The Phillies went to Aruba to find center fielder Jiandido Tromp (video), who signed for $130,000 in August. Tromp, 18, played second base for Aruba at Little League’s 2009 Senior League World Series in Bangor, Maine, where he was double-play partners with Red Sox shortstop Xander Bogaerts and helped the Arubans reach the semifinals. Tromp hit well for the Aruban team and played a more prominent role when they returned to tournament in 2010 and won the championship in a game televised on ESPNU. The Phillies plan to play Tromp in center field because he can run the 60-yard dash in 6.6 seconds, but he has the versatility to move back to the infield if needed. At 5-foot-11, 180 pounds, the righthanded-hitting Tromp is a gamer with good instincts who flashes surprising power for his size.
Top signing: OF Randy Novas, Dominican Republic, $150,000.
July 2 eligible six-figure signings: RHP Maximo Valerio (Dominican Republic).
Other six-figure signings: C Raudy Read (Dominican Republic).

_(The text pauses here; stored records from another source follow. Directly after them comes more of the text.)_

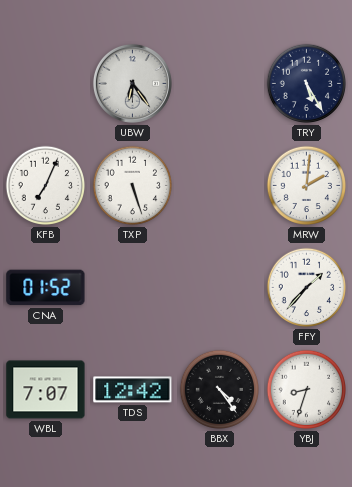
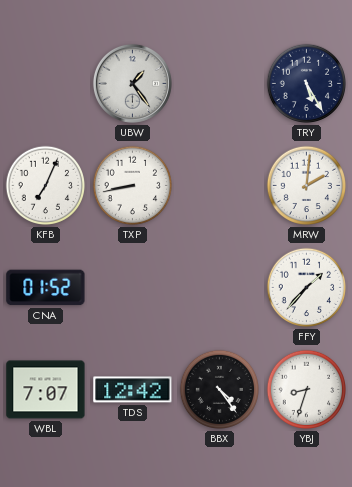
UBW: 6:24 -> 1:24
TXP: 5:27 -> 8:43
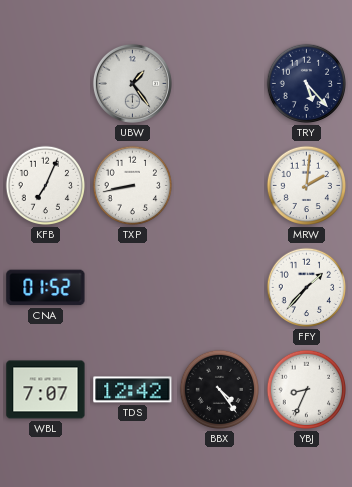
TRY: 5:25 -> 5:23
YBJ: 8:33 -> 8:34
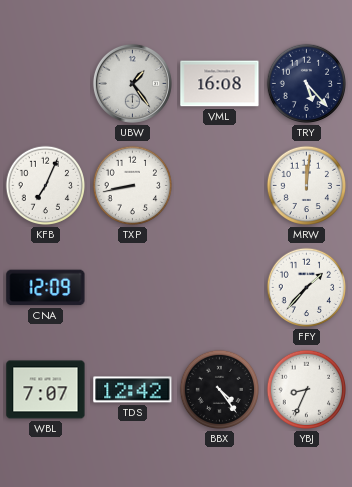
VML: none -> 16:08
MRW: 2:01 -> 12:01
CNA: 01:52 -> 12:09
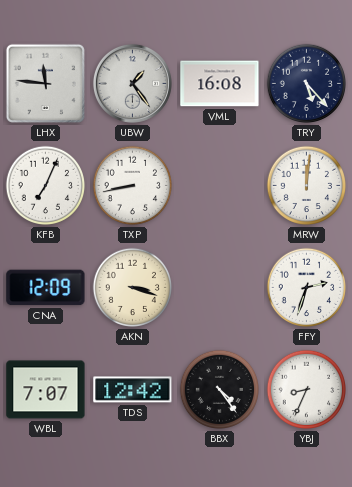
LHX: none -> 11:46
AKN: none -> 3:18
FFY: 1:37 -> 2:33
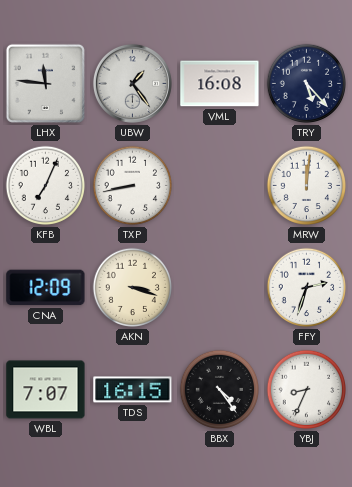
TDS: 12:42 -> 16:15
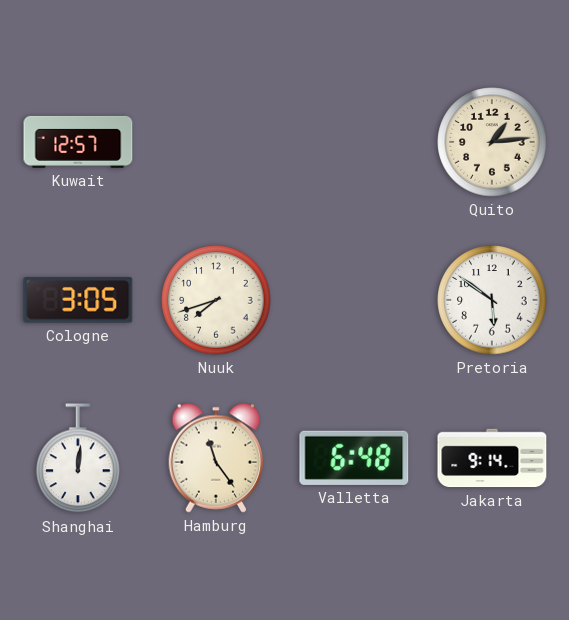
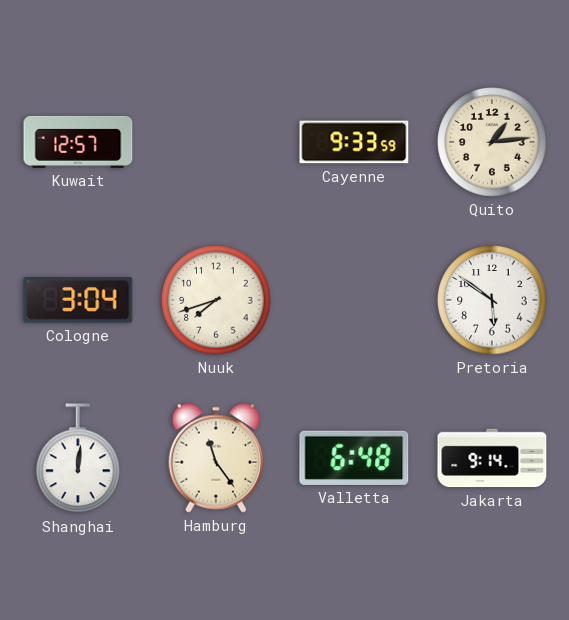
Cayenne: none -> 9:33
Cologne: 3:05 -> 3:04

The Nationals remain light spenders in Latin America since the Esmailyn Gonzalez scandal that led to the departure of former general manager Jim Bowden and his special assistant in Latin America, Jose Rijo, prior to the 2009 season. According to Dominican media reports as of January, the Dominican government’s anti-money laundering unit had questioned Rijo about his alleged business ties to Matias Avelino Castro, a fugitive who police believe was a drug trafficker and the mastermind behind the August 2011 murder of Dominican journalist Jose Silvestre.
Now under the direction of Johnny DiPuglia, the Nationals have focused their international efforts in the Dominican Republic. In January 2011 the Nationals signed a pair of Dominicans for six-figure bonuses, including outfielder Randy Novas who trained with Christian “El Niche” Batista. Novas, a 17-year-old righthanded hitter, is 6-foot-3, 180 pounds and still crude all around. He hit .211/.290/.310 in 131 plate appearances in the DSL last summer as he struggled to make contact with breaking stuff. He’s still learning to take better routes and as the season progressed moved from center field to left field, his most likely future position.
The same day the Nationals signed Nova they also added Raudy Read, an 18-year-old catcher from Santo Domingo who trained at Edgar Mercedes’ Born To Play academy. Read, a 6-foot, 180-pound righthanded batter who signed for $130,000, hit .157/.200/.293 in 150 plate appearances last year in the DSL. He flashed some power with four home runs and can drive the ball to the opposite field, but he’s an aggressive hitter who’s still learning to use the middle of the field and stay back on offspeed pitches. His best tool is his arm, a plus-plus tool that he used to gun down 45 percent of runners, though his receiving still needs plenty of work.
Among July 2 signings, Washington’s most notable addition was Maximo Valerio, a Dominican righthander from Higuey who signed for $110,000 when he turned 16 on July 22. Valerio was throwing 84-87 mph when the Nationals signed him, but he’s since then he’s added 20 pounds to his frame (6-foot-2, 185 pounds) and been up to 90-91 mph with armside run and downhill plane. He shows feel for both his mid- to high-70s curveball and his changeup, with the curve more advanced right now, and he repeats his arm slot well for his age. He’ll likely begin his career in the DSL.